Task to complete: Copy everything from the line containing "What is the value" down to the end of the records, replacing "chart" with "graph" and changing nothing else. Leave the pictures out of your copy.

▼▼▼

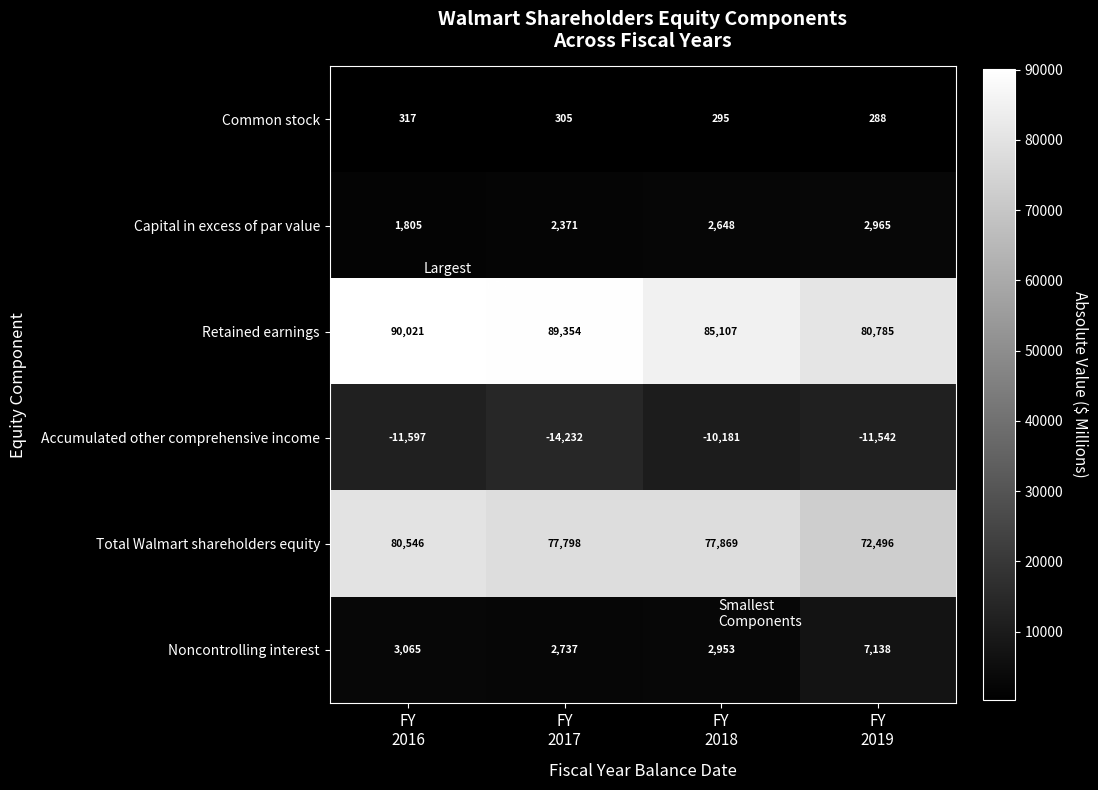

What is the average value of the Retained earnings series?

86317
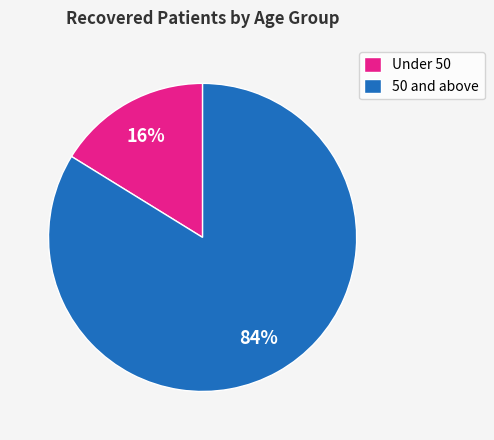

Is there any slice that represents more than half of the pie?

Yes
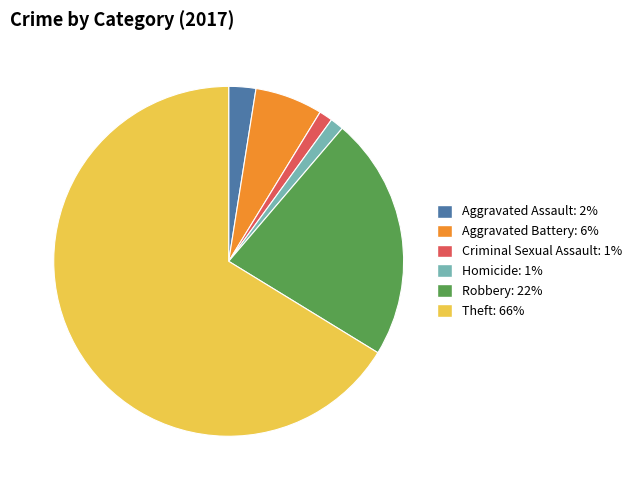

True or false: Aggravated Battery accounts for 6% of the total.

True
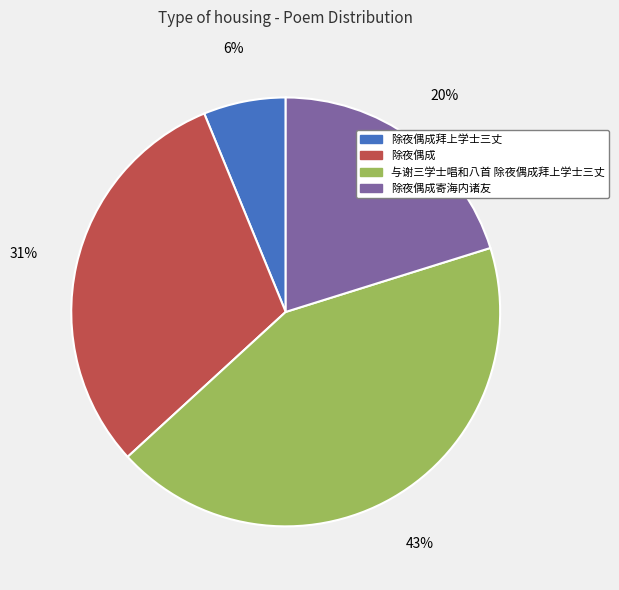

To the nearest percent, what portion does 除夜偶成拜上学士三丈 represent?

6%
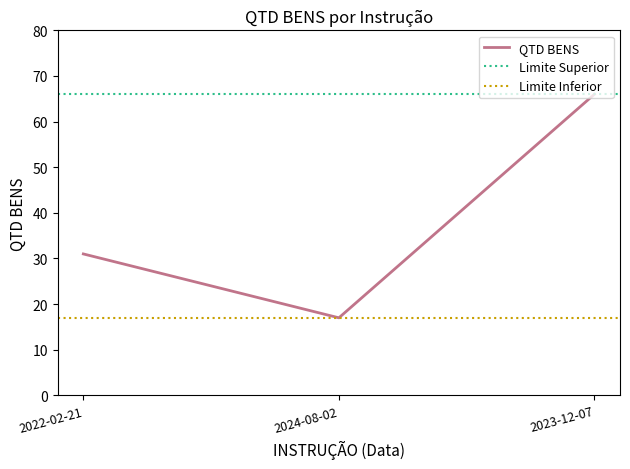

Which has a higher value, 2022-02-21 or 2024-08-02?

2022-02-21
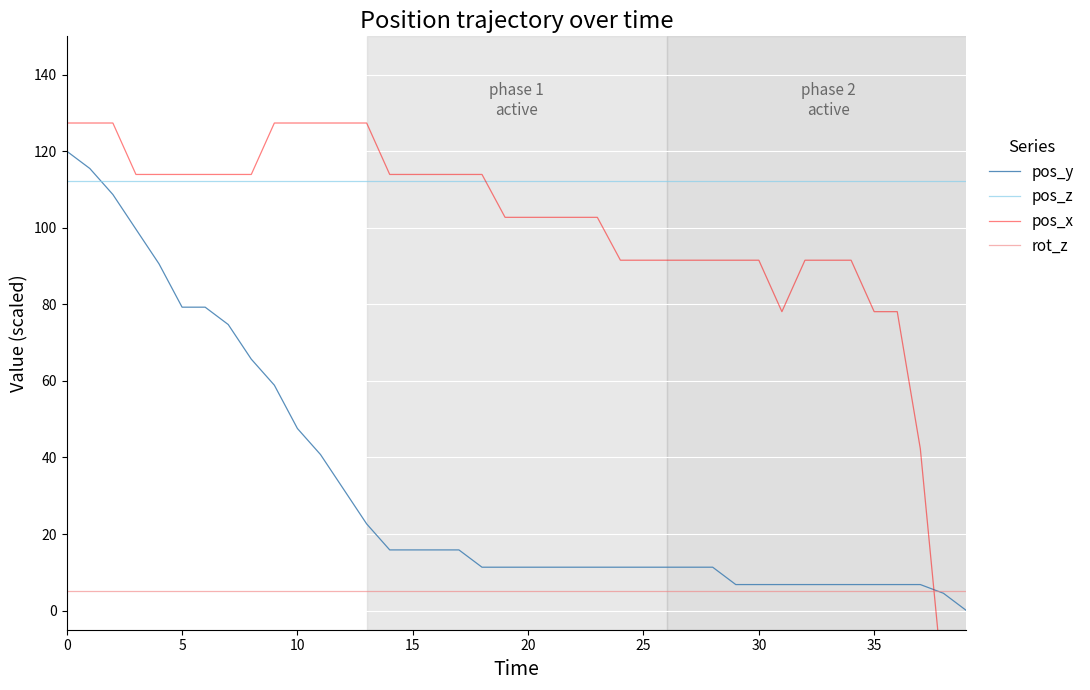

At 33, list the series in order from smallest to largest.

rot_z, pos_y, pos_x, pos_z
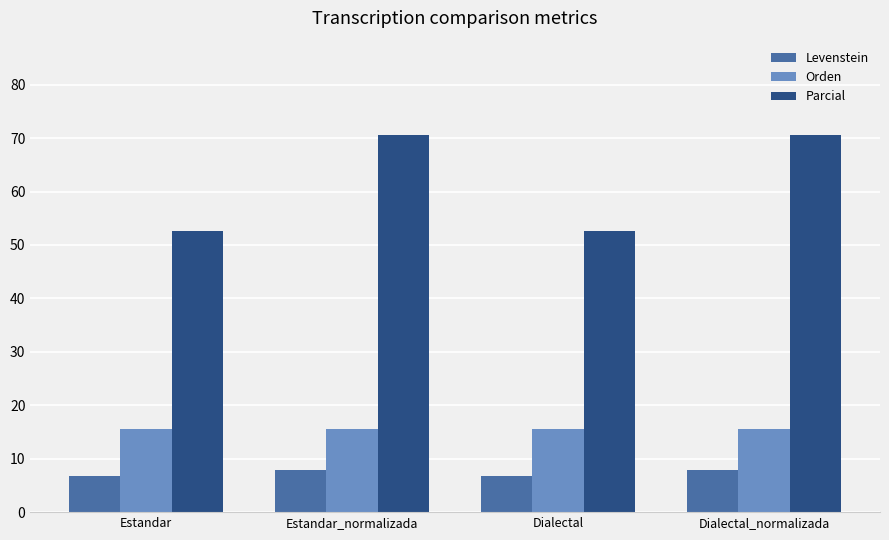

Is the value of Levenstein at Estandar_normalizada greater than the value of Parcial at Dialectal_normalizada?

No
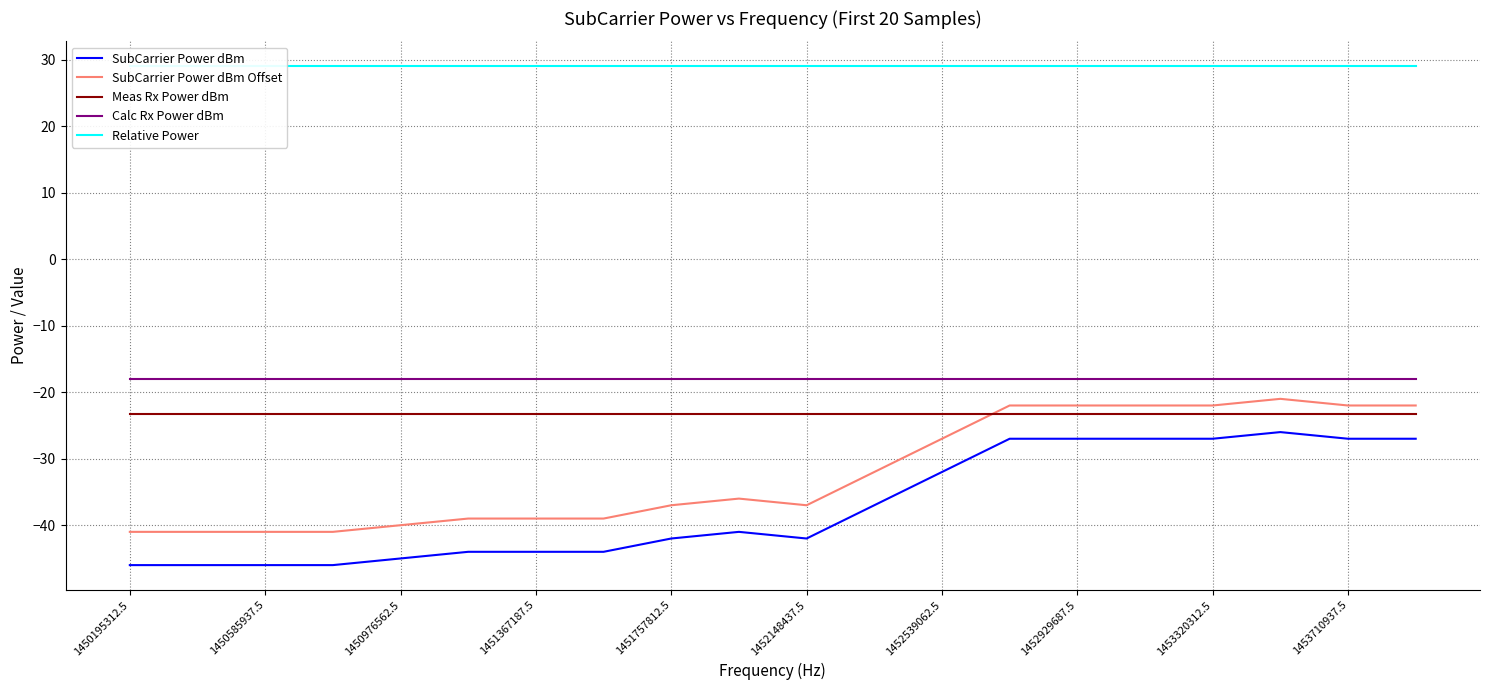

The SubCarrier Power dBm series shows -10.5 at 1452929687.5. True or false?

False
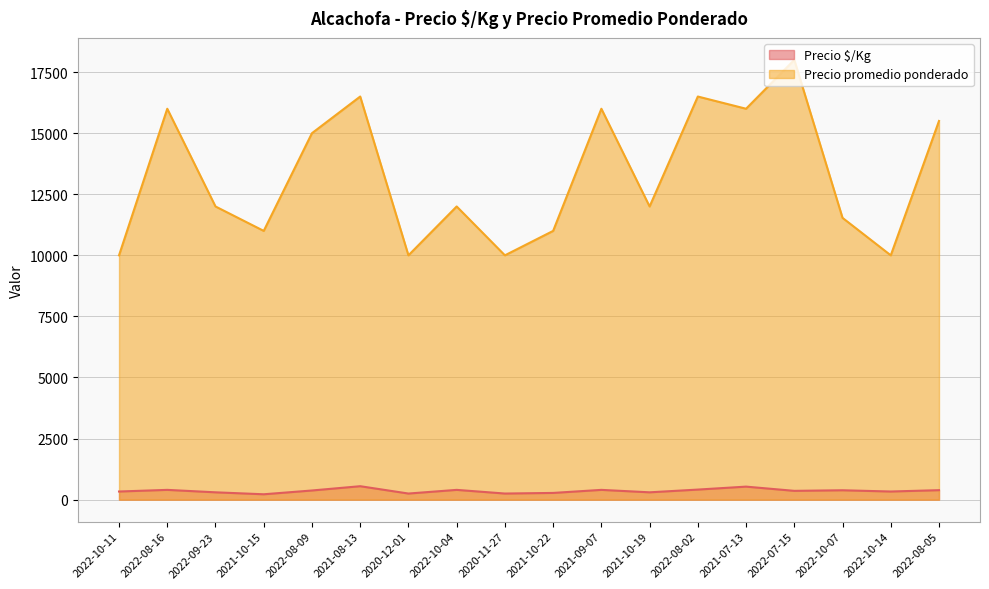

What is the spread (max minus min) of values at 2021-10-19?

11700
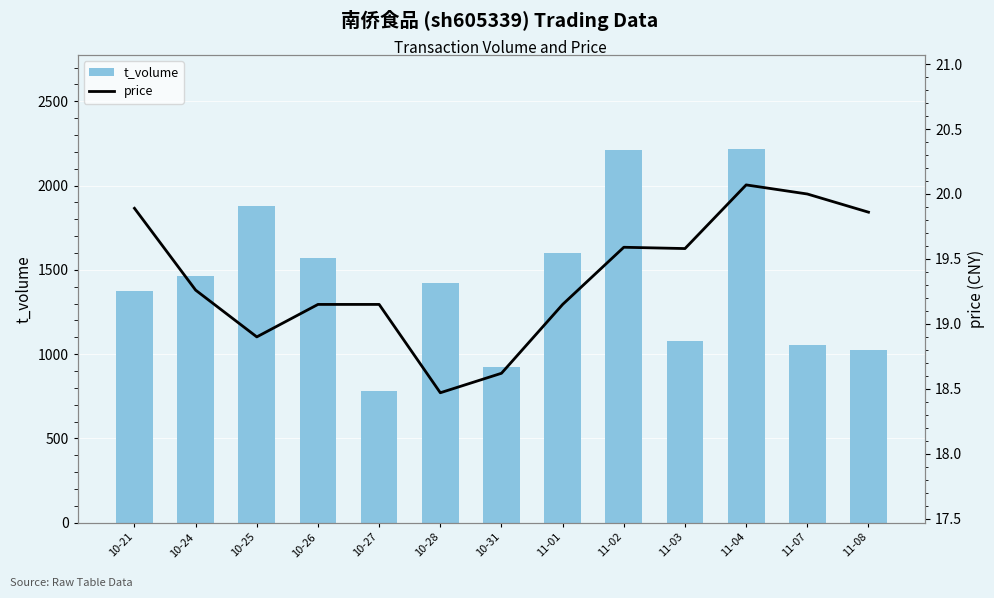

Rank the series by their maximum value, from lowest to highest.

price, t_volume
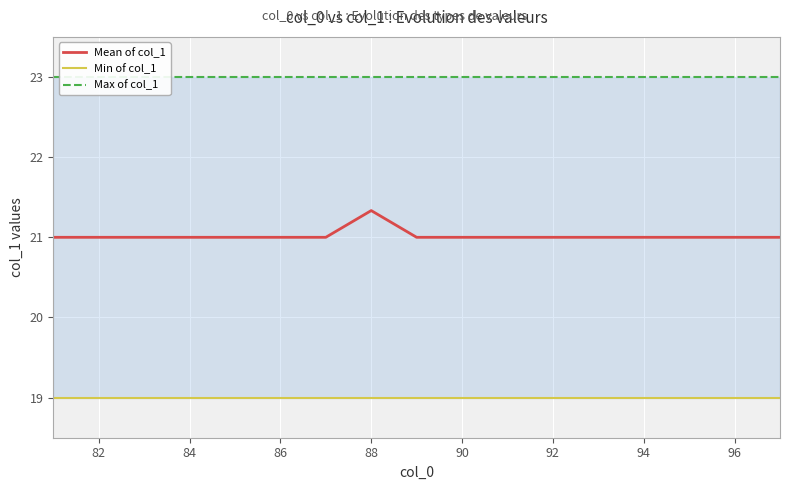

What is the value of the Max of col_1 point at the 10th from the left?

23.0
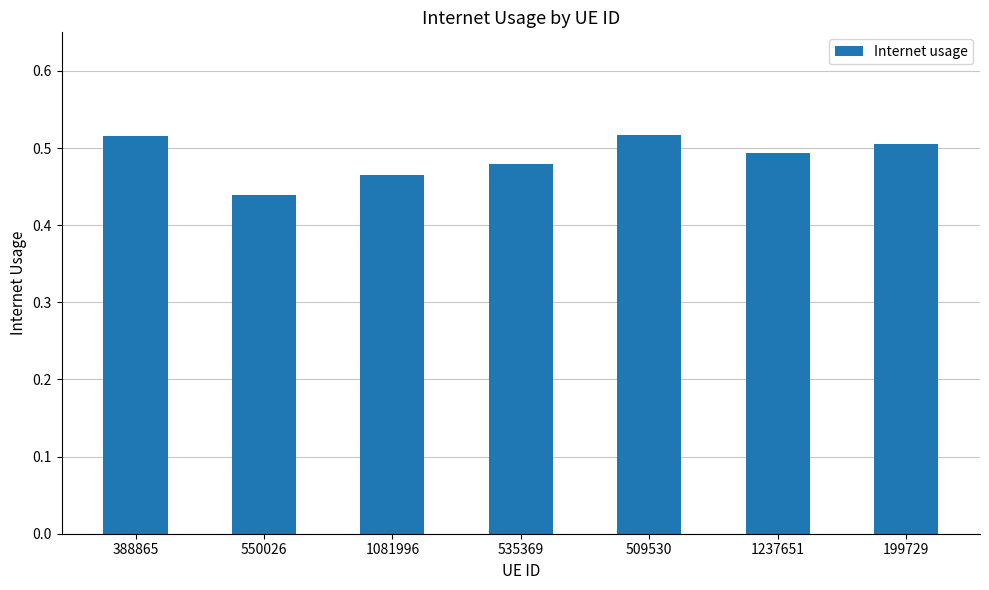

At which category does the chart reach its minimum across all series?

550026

▲▲▲

Exercise output:
What is the value of the Max of col_1 point at the 10th from the left?

23.0

At which category does the graph reach its minimum across all series?

550026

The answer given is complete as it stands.